Document passage ->
-- Opening Marker --

3.13. strtok

char *strtok( char * restrict s1, const char * restrict s2);
strtok searches s1 for tokens delimited by characters from s2.

A sequence of calls of strtok( s1, s2) splits s1 into tokens, each delimited by a character from s2.

The first call in a sequence has a non-NULL s1. It finds the first token in s1 consisting of characters not in s2; it terminates that by overwriting the next character of s1 with '\0' and returns a pointer to the token.

Each subsequent call, indicated by a NULL value of s1, returns the next such token, searching from just past the end of the previous one.

strtok returns NULL when no further token is found.

The string s2 may be different on each call.

strtok has to keep a static local variable to keep track of where it stopped in the string the last time it was called, i.e.

        static char *p = NULL;
strtok is useful for splitting a line into separate words.

-- Closing Marker --

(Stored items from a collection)

-- Opening Marker --

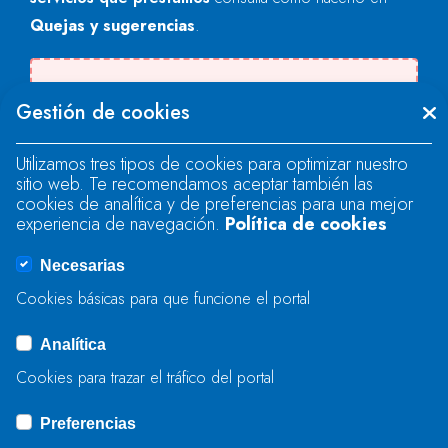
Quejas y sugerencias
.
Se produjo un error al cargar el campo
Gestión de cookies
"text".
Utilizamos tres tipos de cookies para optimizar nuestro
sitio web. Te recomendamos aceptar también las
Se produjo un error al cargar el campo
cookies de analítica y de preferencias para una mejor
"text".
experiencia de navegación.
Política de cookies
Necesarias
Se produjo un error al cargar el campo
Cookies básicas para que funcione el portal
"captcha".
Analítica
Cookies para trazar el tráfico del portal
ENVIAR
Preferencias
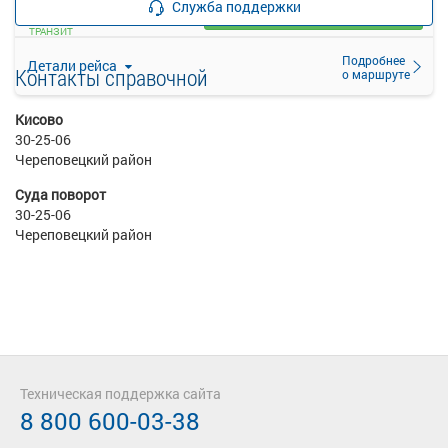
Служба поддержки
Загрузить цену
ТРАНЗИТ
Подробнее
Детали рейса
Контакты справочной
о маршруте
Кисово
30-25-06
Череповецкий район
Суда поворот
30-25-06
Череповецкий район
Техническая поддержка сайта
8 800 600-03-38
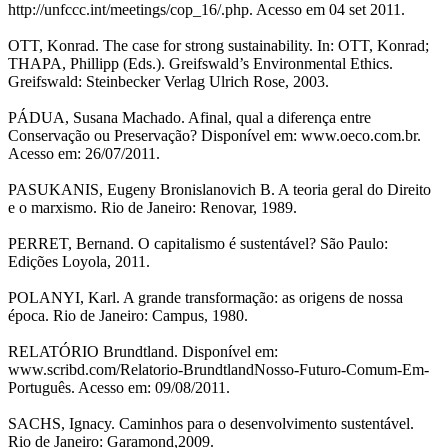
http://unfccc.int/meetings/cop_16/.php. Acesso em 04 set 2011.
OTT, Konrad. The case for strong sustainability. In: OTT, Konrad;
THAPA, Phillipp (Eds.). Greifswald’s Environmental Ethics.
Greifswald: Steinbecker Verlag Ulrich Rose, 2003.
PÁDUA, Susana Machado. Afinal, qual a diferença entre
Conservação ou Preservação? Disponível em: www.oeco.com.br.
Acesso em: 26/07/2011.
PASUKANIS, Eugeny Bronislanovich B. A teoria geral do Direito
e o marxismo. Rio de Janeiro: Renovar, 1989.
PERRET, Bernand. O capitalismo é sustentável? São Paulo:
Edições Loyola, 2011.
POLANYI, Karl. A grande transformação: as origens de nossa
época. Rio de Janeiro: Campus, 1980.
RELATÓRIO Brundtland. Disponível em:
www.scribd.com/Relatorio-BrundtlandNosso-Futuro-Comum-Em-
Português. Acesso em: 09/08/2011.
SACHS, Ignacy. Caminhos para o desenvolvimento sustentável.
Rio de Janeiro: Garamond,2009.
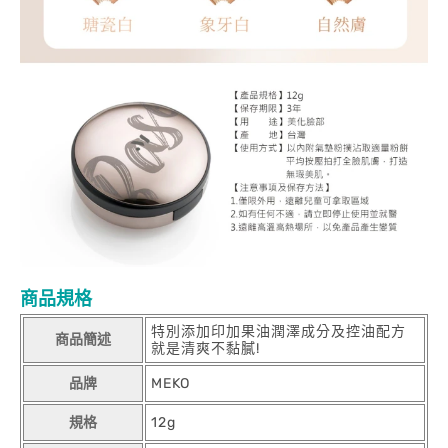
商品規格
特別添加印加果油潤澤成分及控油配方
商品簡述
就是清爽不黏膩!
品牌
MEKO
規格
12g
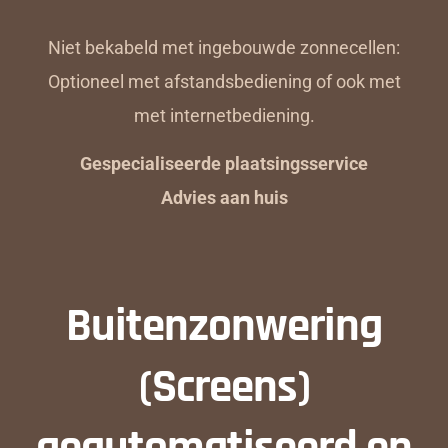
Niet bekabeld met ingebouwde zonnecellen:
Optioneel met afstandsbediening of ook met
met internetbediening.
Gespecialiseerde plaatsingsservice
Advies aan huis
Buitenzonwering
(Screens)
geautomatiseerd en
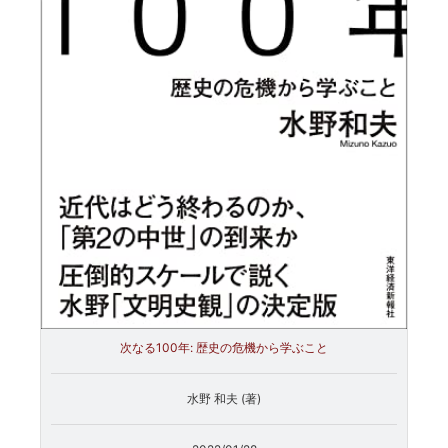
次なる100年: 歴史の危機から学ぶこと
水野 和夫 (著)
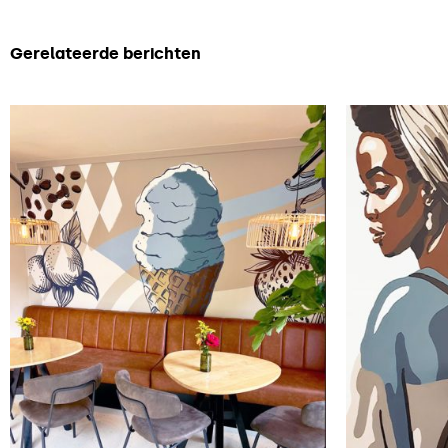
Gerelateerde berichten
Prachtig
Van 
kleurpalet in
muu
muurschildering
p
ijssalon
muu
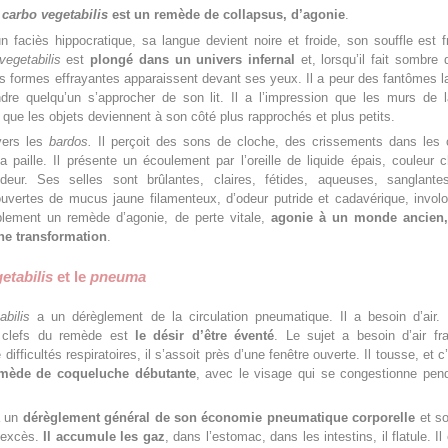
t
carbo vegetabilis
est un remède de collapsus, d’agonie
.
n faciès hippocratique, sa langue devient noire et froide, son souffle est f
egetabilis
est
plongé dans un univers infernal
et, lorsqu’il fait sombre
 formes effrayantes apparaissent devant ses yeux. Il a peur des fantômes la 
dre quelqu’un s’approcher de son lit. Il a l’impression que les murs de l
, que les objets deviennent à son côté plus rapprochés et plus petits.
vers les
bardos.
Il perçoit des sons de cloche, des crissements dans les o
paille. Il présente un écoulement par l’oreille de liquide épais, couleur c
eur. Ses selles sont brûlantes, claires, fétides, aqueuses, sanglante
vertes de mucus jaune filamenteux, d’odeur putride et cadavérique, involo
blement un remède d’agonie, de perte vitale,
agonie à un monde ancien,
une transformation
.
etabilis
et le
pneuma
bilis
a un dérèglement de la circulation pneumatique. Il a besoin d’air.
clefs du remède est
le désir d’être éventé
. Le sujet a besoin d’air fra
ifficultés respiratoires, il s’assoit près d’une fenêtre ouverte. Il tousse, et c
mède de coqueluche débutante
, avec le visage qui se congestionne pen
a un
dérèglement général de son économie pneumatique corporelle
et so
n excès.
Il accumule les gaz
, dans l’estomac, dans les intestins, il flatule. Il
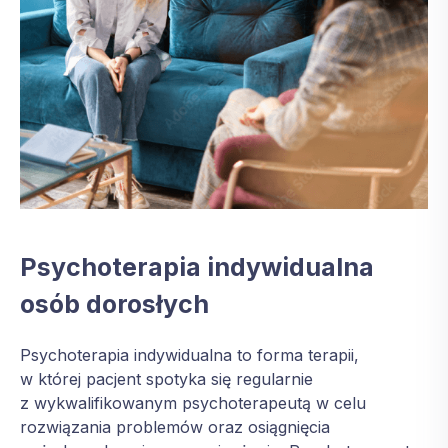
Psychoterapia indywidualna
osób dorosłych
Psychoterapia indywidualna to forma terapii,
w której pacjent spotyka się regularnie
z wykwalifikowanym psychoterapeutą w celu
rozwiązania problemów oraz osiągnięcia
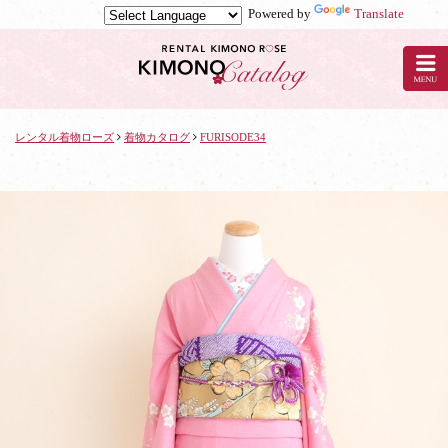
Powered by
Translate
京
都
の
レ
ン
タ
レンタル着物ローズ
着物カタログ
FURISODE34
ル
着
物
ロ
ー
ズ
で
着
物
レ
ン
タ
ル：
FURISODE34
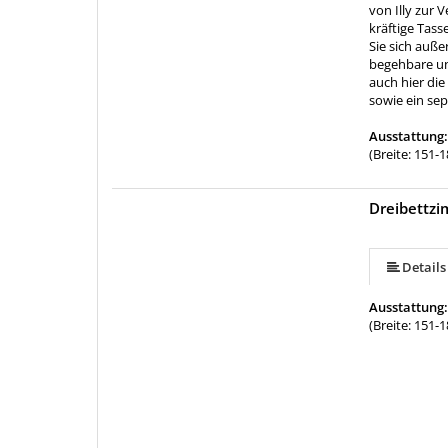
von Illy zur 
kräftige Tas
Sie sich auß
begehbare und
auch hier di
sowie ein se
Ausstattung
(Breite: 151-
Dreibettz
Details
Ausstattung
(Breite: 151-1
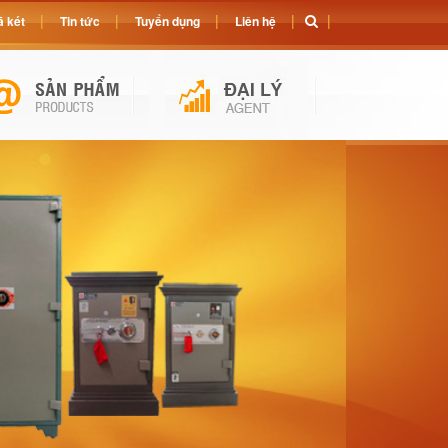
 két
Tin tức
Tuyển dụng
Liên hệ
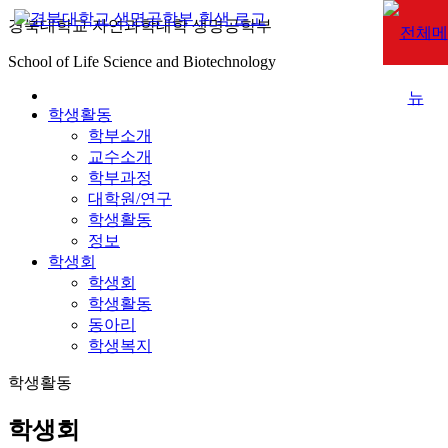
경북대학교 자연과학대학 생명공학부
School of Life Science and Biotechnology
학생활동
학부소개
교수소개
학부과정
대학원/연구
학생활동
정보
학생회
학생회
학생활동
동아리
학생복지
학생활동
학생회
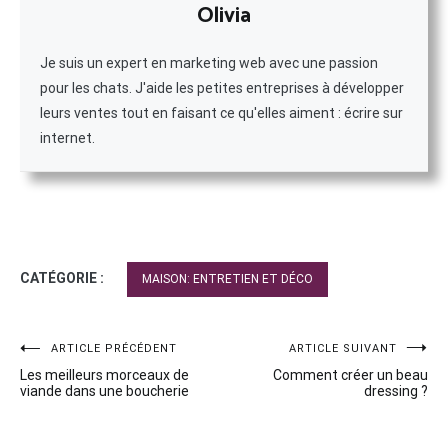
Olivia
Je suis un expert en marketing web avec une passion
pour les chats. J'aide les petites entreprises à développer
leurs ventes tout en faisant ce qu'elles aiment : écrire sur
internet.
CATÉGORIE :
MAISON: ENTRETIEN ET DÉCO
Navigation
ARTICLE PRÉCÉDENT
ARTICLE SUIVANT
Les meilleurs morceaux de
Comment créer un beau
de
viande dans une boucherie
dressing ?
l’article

-- Closing Marker --

Required action 1 -> From the strtok passage, list every parameter or variable name that appears in its two lines of C code.
Required action 2 -> Reproduce the strtok passage starting with "strtok returns NULL" and going on through "was called, i.e.".

Expected answer 1 -> s1, s2, p

Expected answer 2 ->
strtok returns NULL when no further token is found.

The string s2 may be different on each call.

strtok has to keep a static local variable to keep track of where it stopped in the string the last time it was called, i.e.